For a complete worked example, see Phenomena Plugin Tutorial.


Writing a Data Collection Plugin

Data collection plugins provide custom output hooks that run every frame and after the run completes. Use them for custom file formats, database writes, streaming output, or chart generation.

Class Skeleton

class MyOutput(DataCollectionPlugin):
    """One-line description of your data output."""

    name = "my_output"

    def __init__(self, output_path: str = "output.json"):
        self._path = output_path
        self._records = []

Per-Frame Hook

def on_frame(self, **kwargs) -> None:
    """Called once per frame after all pipeline stages and display updates.

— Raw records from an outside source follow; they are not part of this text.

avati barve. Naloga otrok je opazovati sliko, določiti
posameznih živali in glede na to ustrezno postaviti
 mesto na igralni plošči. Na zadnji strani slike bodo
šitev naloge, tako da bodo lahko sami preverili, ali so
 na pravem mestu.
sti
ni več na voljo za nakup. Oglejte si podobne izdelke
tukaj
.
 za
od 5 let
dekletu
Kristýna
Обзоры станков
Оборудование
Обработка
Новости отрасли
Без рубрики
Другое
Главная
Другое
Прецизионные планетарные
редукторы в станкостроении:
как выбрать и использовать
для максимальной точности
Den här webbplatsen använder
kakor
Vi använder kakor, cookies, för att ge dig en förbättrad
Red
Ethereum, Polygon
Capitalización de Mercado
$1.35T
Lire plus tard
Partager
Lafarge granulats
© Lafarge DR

    Common kwargs: frame_no, persons_gaze, face_bboxes, hit_events,
    face_track_ids, hits, objects, confirmed_objs, pid_map
    """
    frame_no = kwargs['frame_no']
    hits = kwargs.get('hits', set())
    self._records.append({'frame': frame_no, 'n_hits': len(hits)})

Post-Run Hook

def on_run_complete(self, **kwargs) -> None:
    """Called after the video loop ends with summary data.

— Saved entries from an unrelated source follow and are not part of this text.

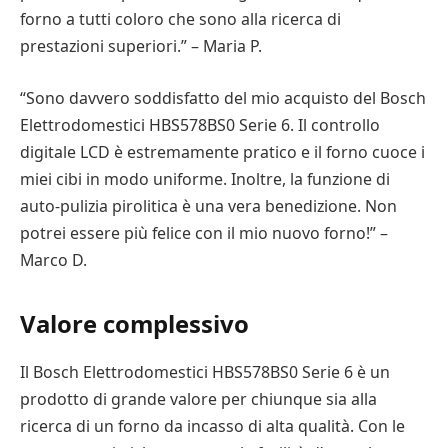
forno a tutti coloro che sono alla ricerca di
prestazioni superiori.” – Maria P.
“Sono davvero soddisfatto del mio acquisto del Bosch
Elettrodomestici HBS578BS0 Serie 6. Il controllo
digitale LCD è estremamente pratico e il forno cuoce i
miei cibi in modo uniforme. Inoltre, la funzione di
auto-pulizia pirolitica è una vera benedizione. Non
potrei essere più felice con il mio nuovo forno!” –
Marco D.
Valore complessivo
Il Bosch Elettrodomestici HBS578BS0 Serie 6 è un
prodotto di grande valore per chiunque sia alla
ricerca di un forno da incasso di alta qualità. Con le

    Common kwargs: total_frames, total_hits, look_counts,
    source, all_trackers
    """
    import json
    with open(self._path, 'w') as f:
        json.dump(self._records, f)

Chart Generation (Optional)

def generate_charts(self, output_dir: str, **kwargs) -> list[str]:
    """Generate custom post-run charts. Called when --charts is enabled.

    Parameters
    ----------
    output_dir : str
        Directory where chart files should be saved.
    **kwargs
        Same summary data as on_run_complete.

    Returns
    -------
    list[str] -- file paths of created chart images.
    """
    import matplotlib.pyplot as plt
    fig, ax = plt.subplots()
    ax.plot([r['frame'] for r in self._records],
            [r['n_hits'] for r in self._records])
    path = f"{output_dir}/my_output_chart.png"
    fig.savefig(path)
    plt.close(fig)
    return [path]

For a complete worked example, see Data Collection Plugin Tutorial.


Testing Your Plugin

Run MindSight with your activation flag:

python MindSight.py --source video.mp4 --my-plugin --my-param 0.7

Check that:

  1. Your plugin prints any startup confirmation (if you added one in from_args).
  2. No import errors appear at startup -- if your plugin fails to load, the registry emits a RuntimeWarning with the traceback.
  3. Your output appears in the expected place (dashboard panel, CSV section, chart file, or custom output).
  4. No errors appear when new kwargs are added by other pipeline components -- always use kwargs.get() with defaults for optional keys.